Seroit ce point vn présage donné
Que mon espoir est des-ja moissonné ?
Non certes, non. Mais pour certain ie pense,

I’auray, si bien à deuiner i’entends,
Si l’on peut rien prognostiquer du temps,
Quelque grand fruict de ma longue espérance.

V

I’ay veu ses yeux perçans, i’ay veu sa face claire :
(Nul iamais sans son dam ne regarde les dieux)
Froit, sans cœur me laissa son œil victorieux,
Tout estourdy du coup de sa forte lumière.

Comme vn surpris de nuit aux champs quand il esclaire
Estonné, se pallist si la flèche des cieux
Sifflant luy passe contre, et luy serre les yeux,
Il tremble, et veoit, transi, Iupiter en colère.

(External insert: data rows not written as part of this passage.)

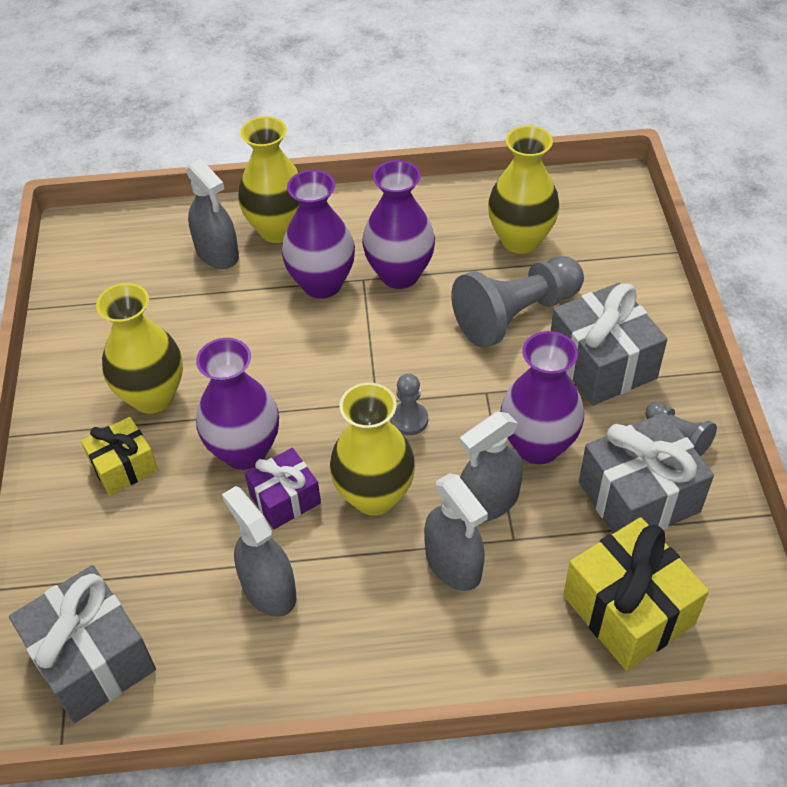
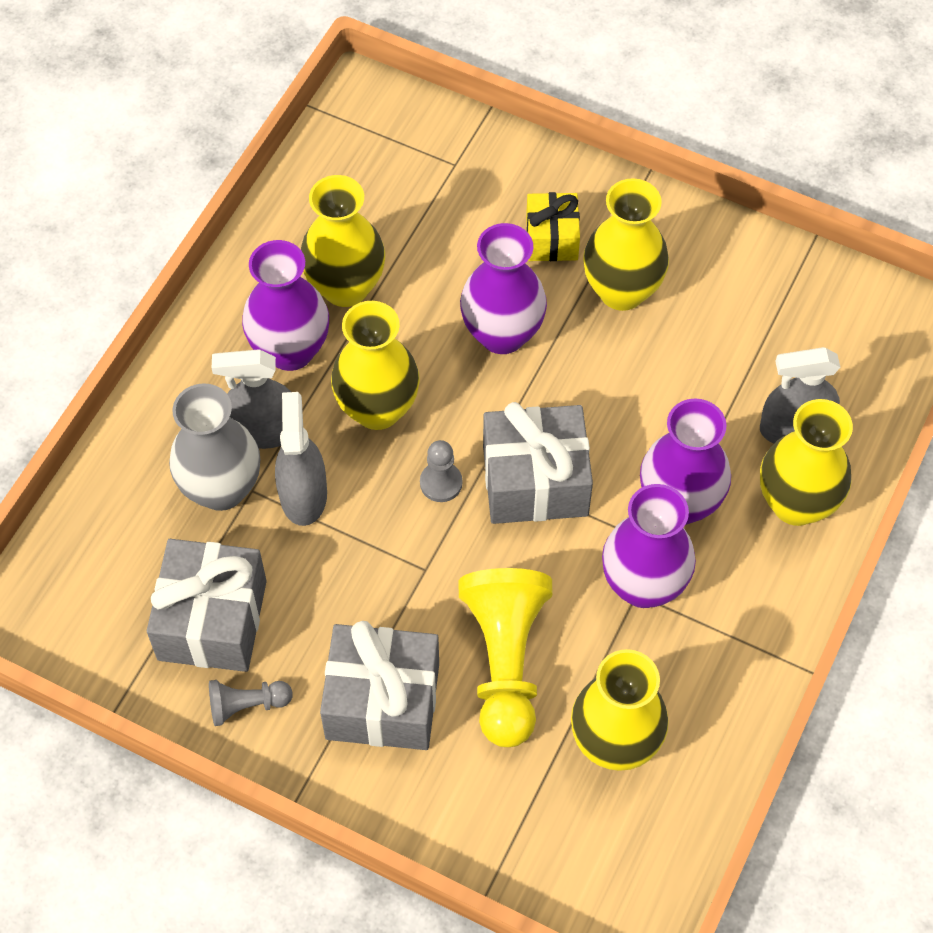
camera: 120 degrees right, 10 degrees up
grey gift [9,565,156,723] -> grey gift moved to [483,402,593,524]
grey spray bottle [222,486,296,617] -> yellow vase [301,175,385,307]
purple gift [245,448,321,529] -> none
grey pawn [451,256,584,348] -> yellow pawn [459,568,552,747]
purple vase [501,331,584,464] -> purple vase moved to [242,240,329,371]
yellow gift [563,517,709,671] -> none
none -> grey vase [169,383,260,511]

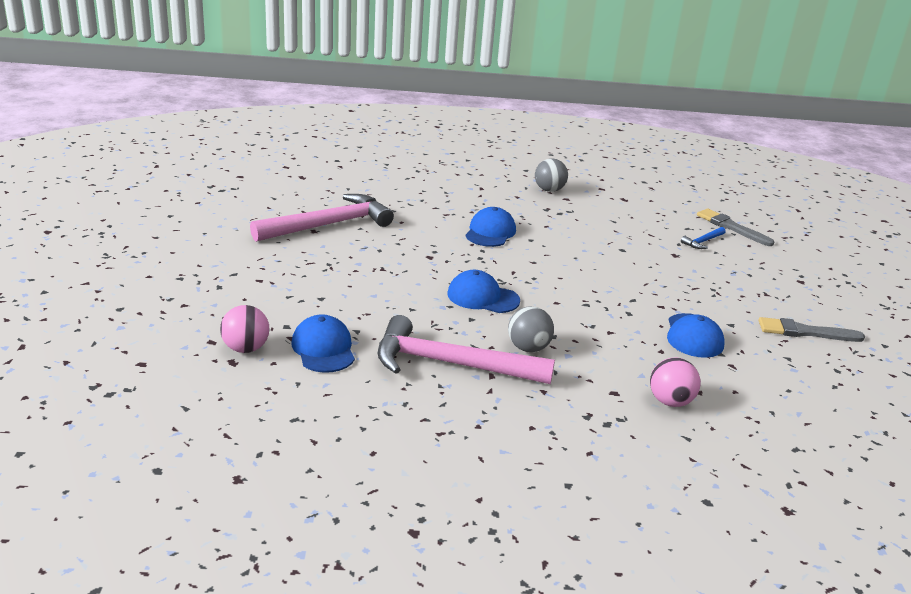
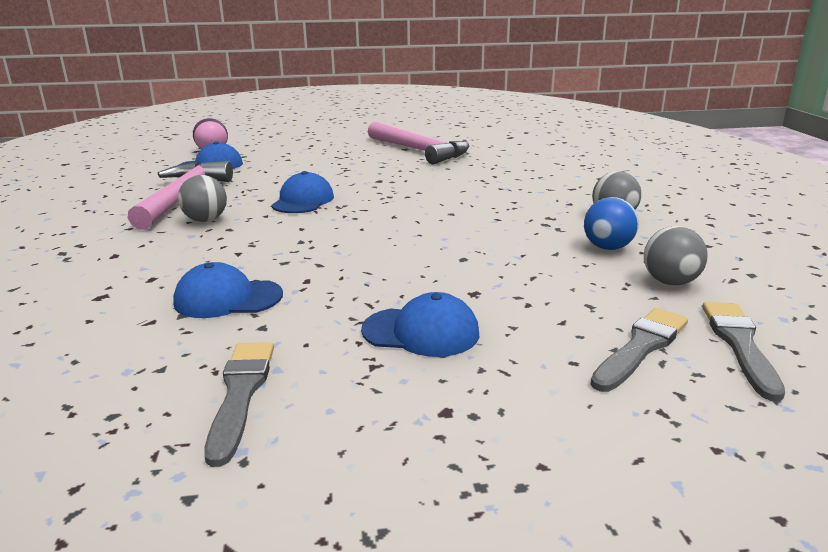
camera: 85 degrees right, 5 degrees down
blue cap [465,207,516,247] -> blue cap moved to [361,292,479,357]
pink ball [650,358,701,407] -> none
blue hammer [681,227,726,249] -> none
none -> blue ball [584,197,639,250]
none -> grey ball [644,226,708,285]
none -> grey brush [702,302,785,401]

Dy moy Madame, au vray, dy moy si tes yeux vertz
Ne sont pas ceux qu’on dit que l’amour tient couuertz ?
Tu les auois, ie croy, la fois que ie t’ay veüe,

Au moins il me souuient, qu’il me fust lors aduis
Qu’amour, tout à vn coup, quand premier ie te vis,
Desbanda dessus moy, et son arc, et sa veüe.

VI

Ce dit maint vn de moy, de quoy se plaint il tant,
Perdant ses ans meilleurs en chose si legiere ?
Qu’à il tant à crier, si encore il espère ?
Et s’il n’espère rien, pourquoy n’est il content ?

Quand i’estois libre et sain i’en disois bien autant.
Mais certes celuy la n’a la raison entière,
Ains a le cœur gasté de quelque rigueur fiere,
S’il se plaint de ma plainte, et mon mal il n’entend.

Amour tout à vn coup de cent douleurs me point,
Et puis l’on m’aduertit que ie ne crie point.